Remember: There were no documented fatalities or injuries at Three Mile Island either to workers or to people in the surrounding areas.

Several decades and two other catastrophic nuclear accidents that did cause deaths later, we’re back to looking at nuclear power as a viable energy alternative that wouldn’t be vulnerable to geopolitical instability. Russia and China currently lead the world in nuclear power, but the U.S. has the potential to reclaim that title.

The current situation between Russia and Ukraine, which has led to gasoline shooting past $4/gallon and fueled further inflation fears worldwide, is largely behind the current sentiment. Tesla and SpaceX CEO Elon Musk has urged Europe to explore the nuclear option, saying, “Hopefully, it is now extremely obvious that Europe should restart dormant nuclear power stations and increase power output of existing ones.
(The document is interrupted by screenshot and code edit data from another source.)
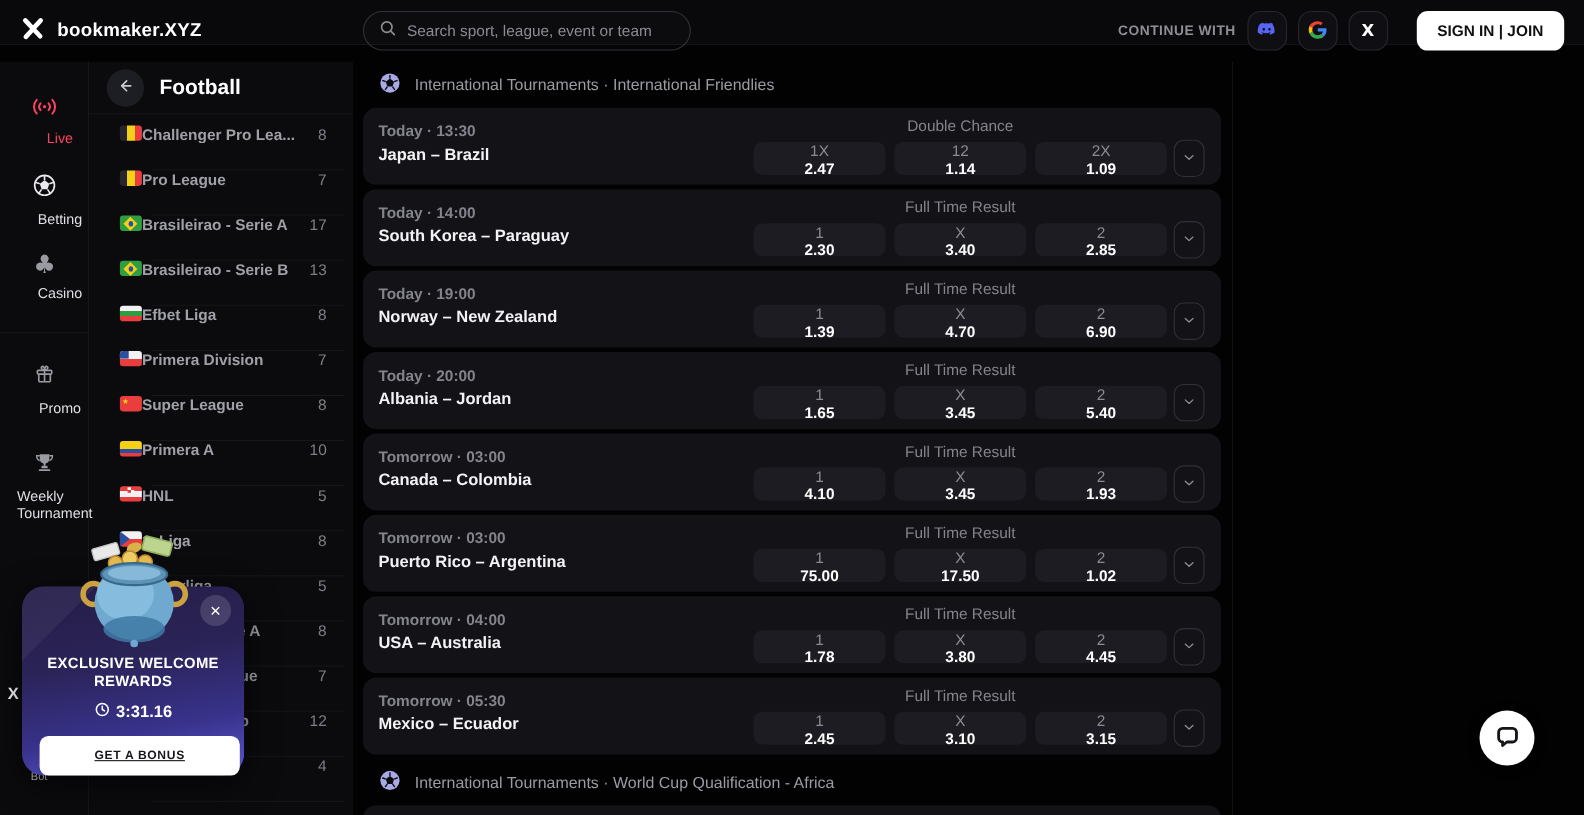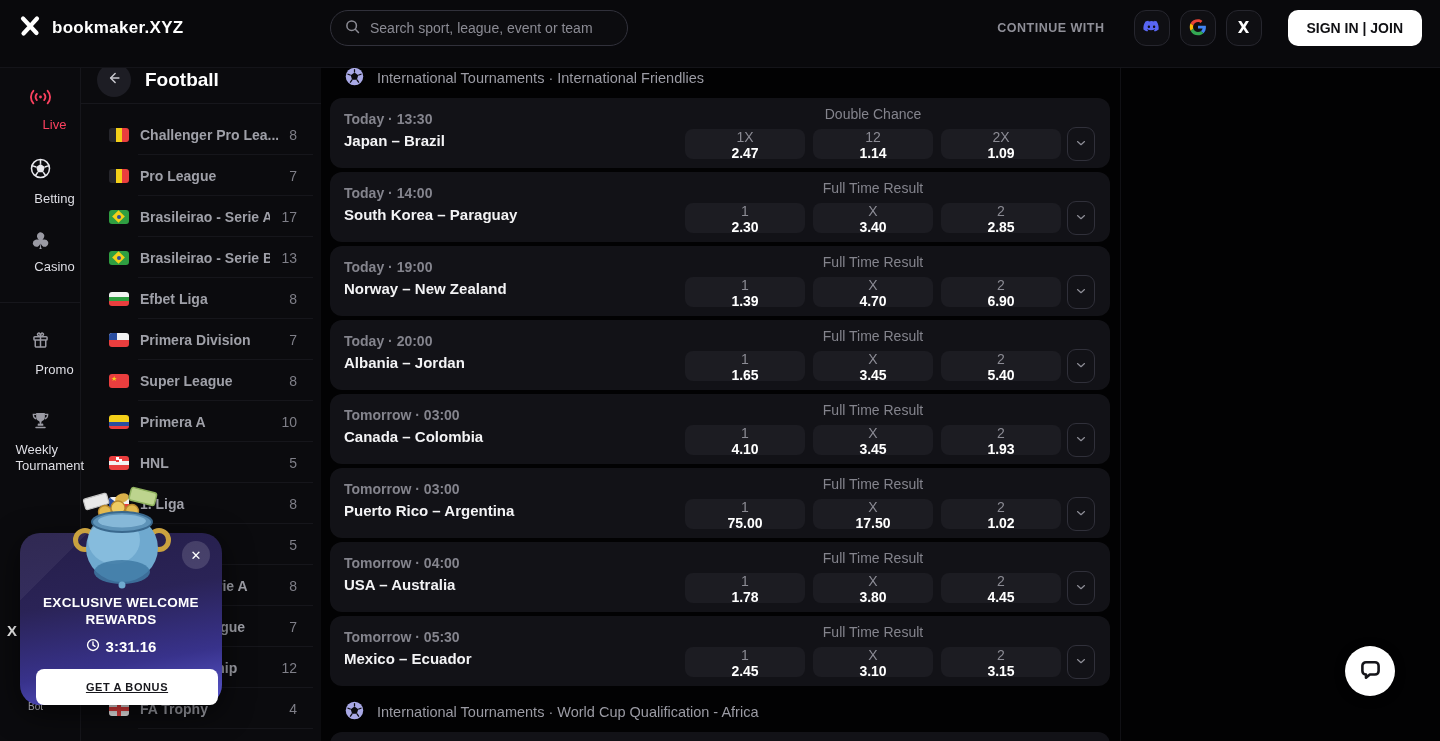--- a/index.html
+++ b/index.html
@@ -1,32 +1,32 @@
 <!DOCTYPE html>
 <html><head>
 <meta charset="utf-8">
 <style>
   * { margin:0; padding:0; box-sizing:border-box; }
   html,body { background:#000; }
   .page { position:relative; width:1440px; height:741px; background:#020203; overflow:hidden;
           font-family:"Liberation Sans", sans-serif; }
 
   
-  .topbar { position:absolute; left:0; top:0; width:1440px; height:68px; background:#09090c;
+  .topbar { position:absolute; left:0; top:0; width:1440px; height:41px; background:#09090c;
             border-bottom:1px solid #141419; z-index:6; }
   .brand { position:absolute; left:18px; top:0; height:56px; display:flex; align-items:center; gap:10px; }
   .brand-text { color:#fff; font-weight:700; font-size:17px; letter-spacing:.3px; }
   .search { position:absolute; left:330px; top:10px; width:298px; height:36px; border:1px solid #31313b;
             border-radius:18px; display:flex; align-items:center; gap:9px; padding:0 13px;
             background:rgba(255,255,255,.015); }
   .search input { flex:1; background:transparent; border:0; outline:0; color:#e8e8ec; font-size:14px;
                   font-family:inherit; }
   .search input::placeholder { color:#8b8b94; }
   .authzone { position:absolute; right:18px; top:10px; height:36px; display:flex; align-items:center; }
-  .continue { color:#8f8f98; font-size:12.5px; font-weight:700; letter-spacing:.5px; margin-right:29px; }
+  .continue { color:#8f8f98; font-size:12.5px; font-weight:700; letter-spacing:.5px; margin-right:10px; }
   .social-btn { width:36px; height:36px; border-radius:12px; border:1px solid #26262e; background:#0f0f13;
                 display:flex; align-items:center; justify-content:center; margin-right:10px; cursor:pointer; }
   .social-btn .x-glyph { color:#fff; font-weight:800; font-size:15px; font-family:"DejaVu Sans",sans-serif; }
   .signin-btn { height:36px; margin-left:16px; border-radius:10px; background:#fff; border:0; padding:0 19px;
                 color:#101013; font-weight:700; font-size:14px; font-family:inherit; cursor:pointer; white-space:nowrap; }
 
   
   .rail { position:absolute; left:0; top:56px; bottom:0; width:81px; background:#0b0b0e;
           border-right:1px solid #16161b; z-index:3; }
   .rail-item { position:absolute; left:0; width:81px; display:flex; flex-direction:column; align-items:center;
@@ -39,21 +39,21 @@
   .rail-bot { position:absolute; top:645px; left:28px; color:#cfcfd6; font-size:10px; }
 
   
   .leagues { position:absolute; left:81px; top:56px; bottom:0; width:240px; background:#0b0b0e; z-index:2; }
   .leagues-header { height:48px; display:flex; align-items:center; gap:14px; padding:0 16px;
                     border-bottom:1px solid #17171c; }
   .back-btn { width:34px; height:34px; border-radius:50%; background:#1d1d24; border:0; display:flex;
               align-items:center; justify-content:center; cursor:pointer; flex:0 0 auto; }
   .leagues-title { color:#fff; font-size:19px; font-weight:700; }
   .league-list { position:absolute; top:58px; left:0; right:0; }
-  .league-row { height:41px; display:flex; align-items:center; gap:11px; padding:0 24px 0 28px;
+  .league-row { height:41px; display:flex; align-items:flex-start; padding:0 24px 0 28px;
                 position:relative; cursor:pointer; }
   .league-row::after { content:""; position:absolute; left:57px; right:8px; bottom:0; height:1px; background:#16161b; }
   .league-row .lab { flex:1; color:#9fa0a8; font-size:14px; font-weight:600; white-space:nowrap; overflow:hidden; }
   .league-row .cnt { color:#7f7f88; font-size:14px; }
 
   
   .flag { width:20px; height:14px; border-radius:3px; flex:0 0 auto; position:relative; overflow:hidden; }
   .f-be { background:linear-gradient(90deg,#26262c 0 34%,#f4d019 34% 67%,#ea3e3e 67%); }
   .f-br { background:#2f9e41; }
   .f-br::before { content:""; position:absolute; left:5px; top:2.5px; width:9px; height:9px; background:#f4d019;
This is critical to national and international security.”

Bill Gates and his company, Terra Power, are making one of the first advanced nuclear reactors in the U.S. “Nuclear power can be done in a way that none of those failures of the past would reoccur because just the physics of how it’s built,” Gates said.

Currently, the U.S. gets about 20 percent of its power from renewables like solar and wind and another 20 percent from nuclear, leaving the remaining 60 percent generated by fossil fuels, which are more polluting and leave the country more vulnerable to geopolitical hiccups.

Experts say it’s not about completely eliminating the use of fossil fuels, but about increasing the use of carbon-free technology to make the U.S. less dependent on them.

When it comes to safety, the nuclear industry is the safest it’s ever been. Chernobyl and Fukushima were huge learning experiences, and what went wrong in those cases has been analyzed to the core. The U.S. partners with nuclear operators around the world to ensure the latest safety standards are implemented here.

John Kotek, senior vice president of the Nuclear Energy Institute, says, “It really has been smart state and federal policy that has gotten us where we are with wind and solar. Now let’s do it for the rest of the carbon-free technologies, including nuclear.”

There are currently 93 nuclear plants across the U.S. all working at full capacity to provide the 20 percent of U.S. power they make. That means the first move if we’re going to increase our reliance on nuclear power will be building more plants.